__PAGE EXCERPT__.
....................

Substance Designer Fall Update is out (tons of new texture making features)

Unlike previous releases, the fall update has far less focus on iRay stuff and has all to do with dramatically improving your ability to create wonderful and detailed textures.

-Normal distortion
-Swirl node
-Non-square texture support
-Flood fill
-Improved noise algorithms (such as scratches)
-Noise scaling
-and much more

From my perspective, the de-emphases on iRay for the time being is only a good thing (considering that many textures that used to be time consuming to create will now be done far more easily).

So for those using the program already, is this going to be an exciting release or are you still missing something?

still missing an official Blender-Substance Designer bridge
I would give instantly 10$ to Allegorithmic (despite that all their other bridges are free)
for being able to dynamically change parameters of sbsar files in Eevee/cycles.

That would be awesome… indeed.

Seems like these tools are really only good for game assets, nothing more. Here, for example, is a guy who tried to argue that Substance Painter was better than Blender’s texture-painting tools. Trouble is, he didn’t really understand how to use Blender’s tools.

Not sure whether they used game assets here:

Few subjective thoughts on the matter:

-@myclay, just use auto_export on change in SD and bind some reload textures macro to a hotkey (e.g for img in img.reload()*). It’s more streamlined than archiving substance and then going back to do changes, rearchiving etc.

-@Painter vs Blender paint. It’s bad comparison. In Painter you paint with materials, or masks unhiding complex multichannel materials. Suppose you could do that in Blender also by defining several Principled shaders and using AO/Curvature masks. I have a feeling we’ll get there with 2.8.

....................

__DATA SHOWN__.
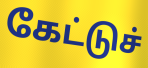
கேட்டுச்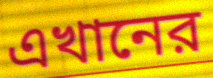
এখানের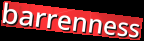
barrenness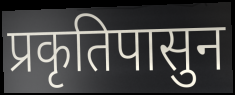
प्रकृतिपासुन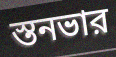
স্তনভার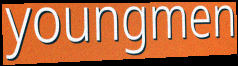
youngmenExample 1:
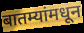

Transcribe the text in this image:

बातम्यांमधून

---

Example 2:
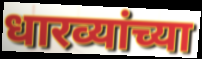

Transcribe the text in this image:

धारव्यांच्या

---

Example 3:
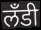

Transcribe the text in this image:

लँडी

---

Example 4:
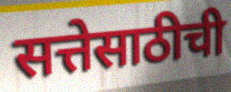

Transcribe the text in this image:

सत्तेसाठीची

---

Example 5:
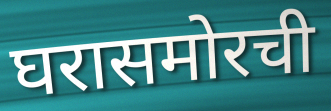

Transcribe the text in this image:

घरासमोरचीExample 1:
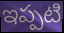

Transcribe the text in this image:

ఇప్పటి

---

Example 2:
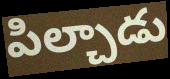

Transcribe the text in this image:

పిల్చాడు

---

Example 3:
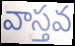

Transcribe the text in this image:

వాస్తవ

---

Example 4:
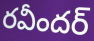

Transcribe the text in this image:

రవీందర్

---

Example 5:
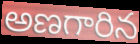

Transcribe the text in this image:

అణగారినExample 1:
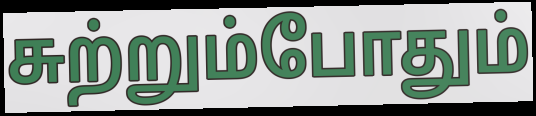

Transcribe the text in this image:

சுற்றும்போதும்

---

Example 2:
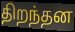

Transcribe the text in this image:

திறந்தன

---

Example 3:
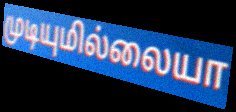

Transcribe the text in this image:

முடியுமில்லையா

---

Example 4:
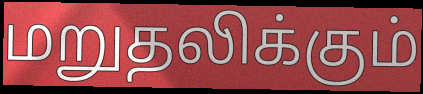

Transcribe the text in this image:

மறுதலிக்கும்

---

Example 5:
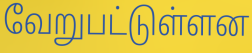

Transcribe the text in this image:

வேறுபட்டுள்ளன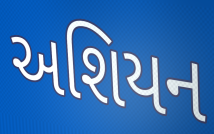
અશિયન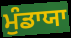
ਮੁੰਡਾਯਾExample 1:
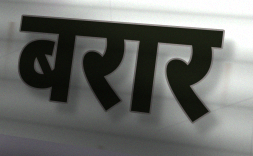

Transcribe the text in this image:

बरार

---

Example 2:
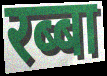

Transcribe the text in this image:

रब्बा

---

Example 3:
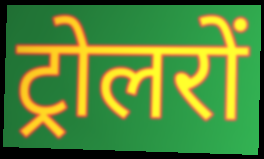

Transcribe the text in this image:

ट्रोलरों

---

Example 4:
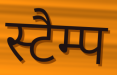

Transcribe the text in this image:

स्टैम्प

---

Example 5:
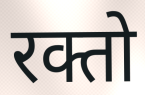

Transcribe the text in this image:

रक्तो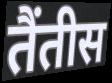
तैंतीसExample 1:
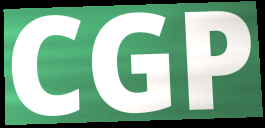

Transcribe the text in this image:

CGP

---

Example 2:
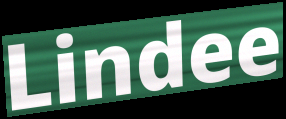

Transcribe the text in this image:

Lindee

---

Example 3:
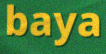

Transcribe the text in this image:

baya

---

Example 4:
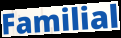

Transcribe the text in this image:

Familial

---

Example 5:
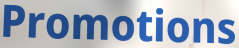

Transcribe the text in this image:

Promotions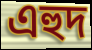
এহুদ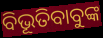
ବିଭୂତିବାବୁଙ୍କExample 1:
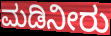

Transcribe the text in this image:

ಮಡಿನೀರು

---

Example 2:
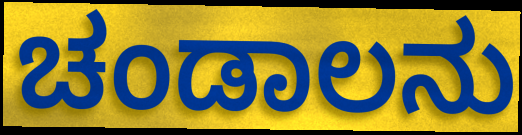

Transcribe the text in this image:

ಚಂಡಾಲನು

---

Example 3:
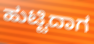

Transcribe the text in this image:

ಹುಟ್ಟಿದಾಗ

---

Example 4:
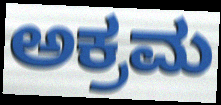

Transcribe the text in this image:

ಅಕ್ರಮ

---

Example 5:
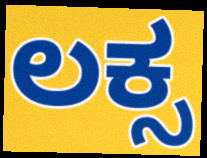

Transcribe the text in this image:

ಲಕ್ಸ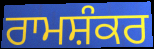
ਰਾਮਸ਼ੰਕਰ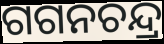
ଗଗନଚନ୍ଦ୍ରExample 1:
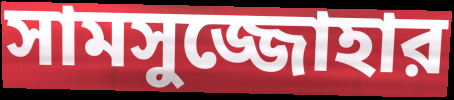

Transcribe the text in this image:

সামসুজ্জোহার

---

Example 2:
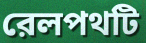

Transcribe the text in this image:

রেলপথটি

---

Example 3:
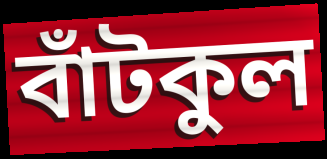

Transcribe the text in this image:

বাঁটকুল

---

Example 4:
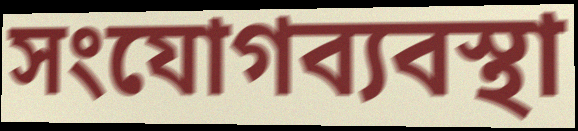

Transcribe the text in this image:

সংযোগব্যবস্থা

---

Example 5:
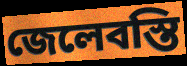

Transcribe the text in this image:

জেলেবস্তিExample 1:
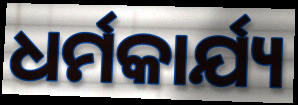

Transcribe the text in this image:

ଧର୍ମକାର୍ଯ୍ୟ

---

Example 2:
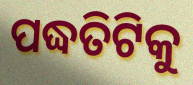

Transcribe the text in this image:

....................

__WHAT THIS EXERCISE ASKS__.
a – From the forum thread on the Substance Designer fall update, quote the passage that begins at the words "still missing an" and stops after the words "be awesome… indeed.".
b – Translate this sentence from the Substance Designer thread into Spanish: "I have a feeling we’ll get there with 2.8."
c – Carry on the forum thread about the Substance Designer fall update past its last post.

__WRITTEN RESPONSES__.
a –
still missing an official Blender-Substance Designer bridge
I would give instantly 10$ to Allegorithmic (despite that all their other bridges are free)
for being able to dynamically change parameters of sbsar files in Eevee/cycles.

That would be awesome… indeed.

b – Tengo la sensación de que llegaremos allí con la 2.8.

c –
-@Film or Game only. Truthfully it takes A LOT of effort to create complex materials in SD. Also once a complex shading network is defined, it is VERY, VERY Slow especially when nesting a network in another. SD is far more efficient when used to define simpler generators, patterns, filters etc to be used in SP. Problem with both SP and SD is that they require perfect UVs and extensive bakes. It works for games as there is no other way around it, for FILM though this is a limiting factor, requiring asset to be simplified and baked down. It’s faster to render after though and PBR workflow yields consistent result. That might be preferable for scene prop assets.
On the other hand for FILM you can use nodal networks of Maya/Blender/Houdini/your_software_here to define very similar logics in an unshackled environment. For example you do not have to be bound to UV coordinates or a single set, you can use 3D noises, various mesh data (vertex colors, density etc). In that respect to compare Houdinis nodal shading capability to SD would be laughable. That is why it’s important and nice that Blender is also receiving nodes like Bevel (+curvature*) and hopefully in future AO. All of this is pivotal in modern texturing workflows and maybe not in too far future would give certain benefits in using Blender for texturing. For example today I use Blender for Bevel and also often for baking realistic emission maps, translucency/SSS of cloth - things very hard to fake in Substance. All in all using best of all tools is a good practice.

Instead you can give your ten bucks to this guy:

Still in beta, but very promising.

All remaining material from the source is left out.